==== AVAILABLE DATA ====

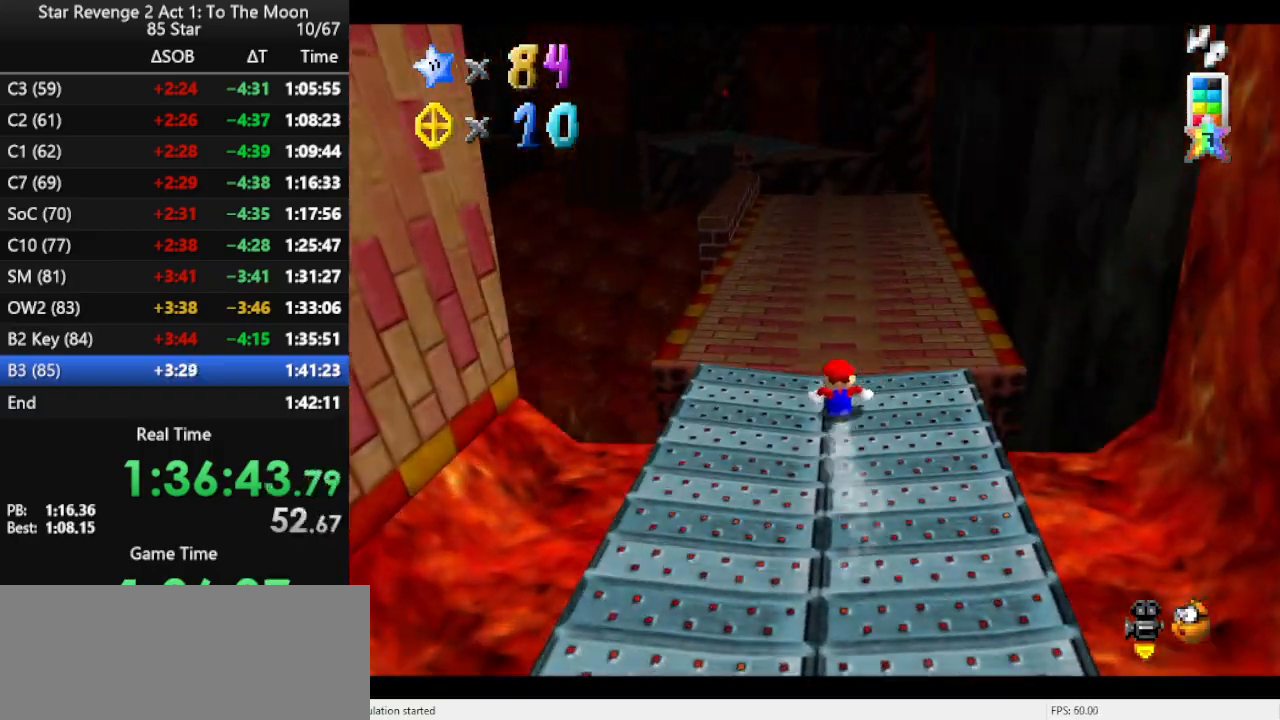
{"buttons": [], "left_stick": "up", "events": []}
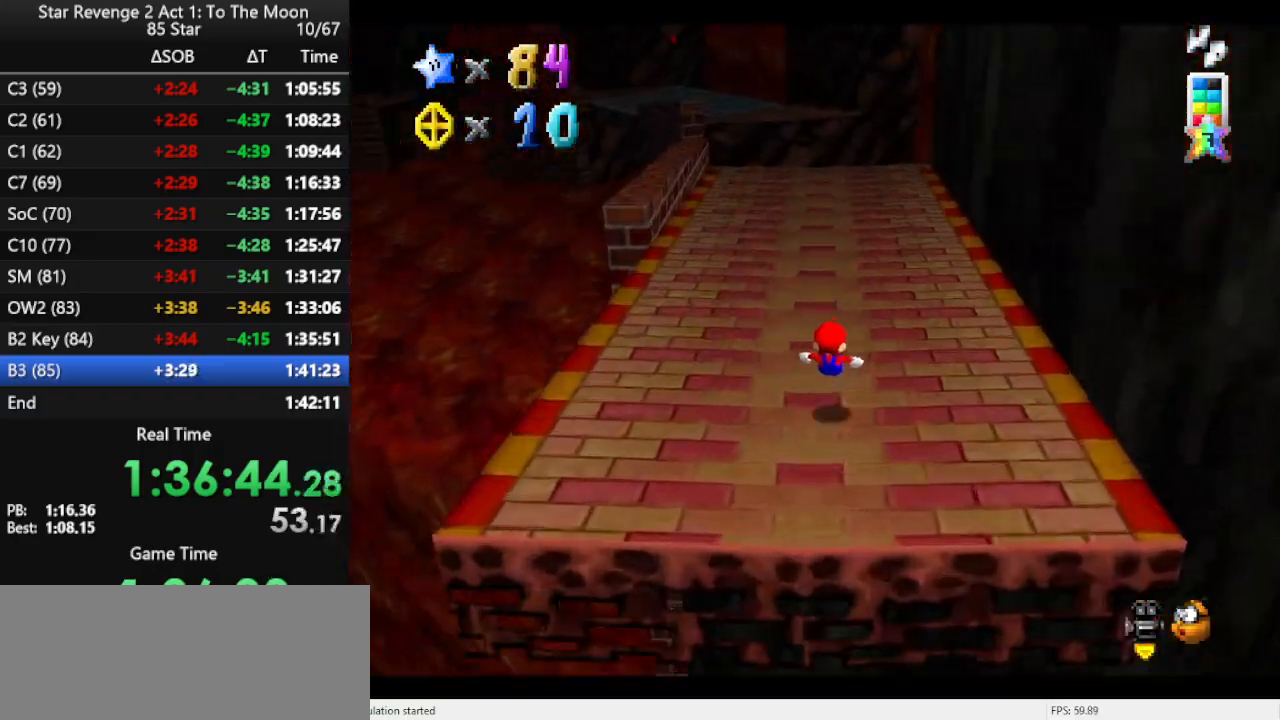
{"buttons": [], "left_stick": "up", "events": []}
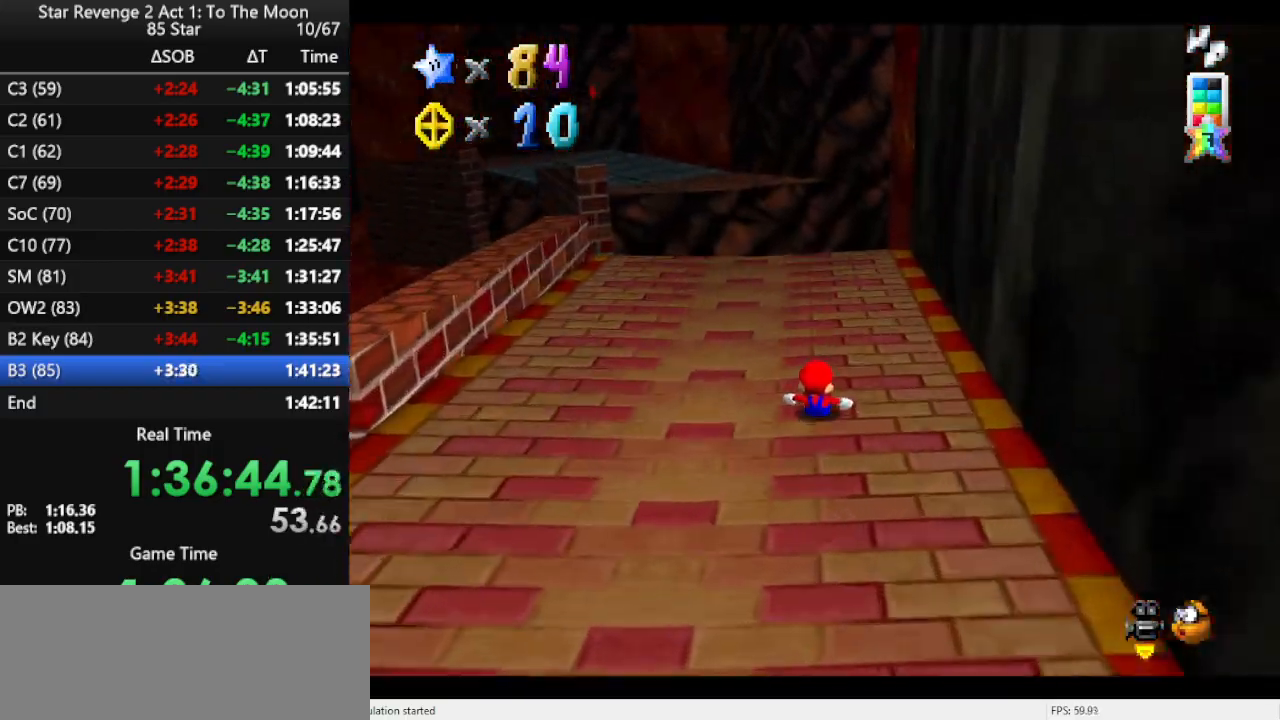
{"buttons": [], "left_stick": "up-left", "events": [[200, "left_stick", "up-left"]]}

====

Where pictures occur in the material above, omit them and return everything else exactly.

**REPLY TO THE TASK**
{"buttons": [], "left_stick": "up", "events": []}
{"buttons": [], "left_stick": "up", "events": []}
{"buttons": [], "left_stick": "up-left", "events": [[200, "left_stick", "up-left"]]}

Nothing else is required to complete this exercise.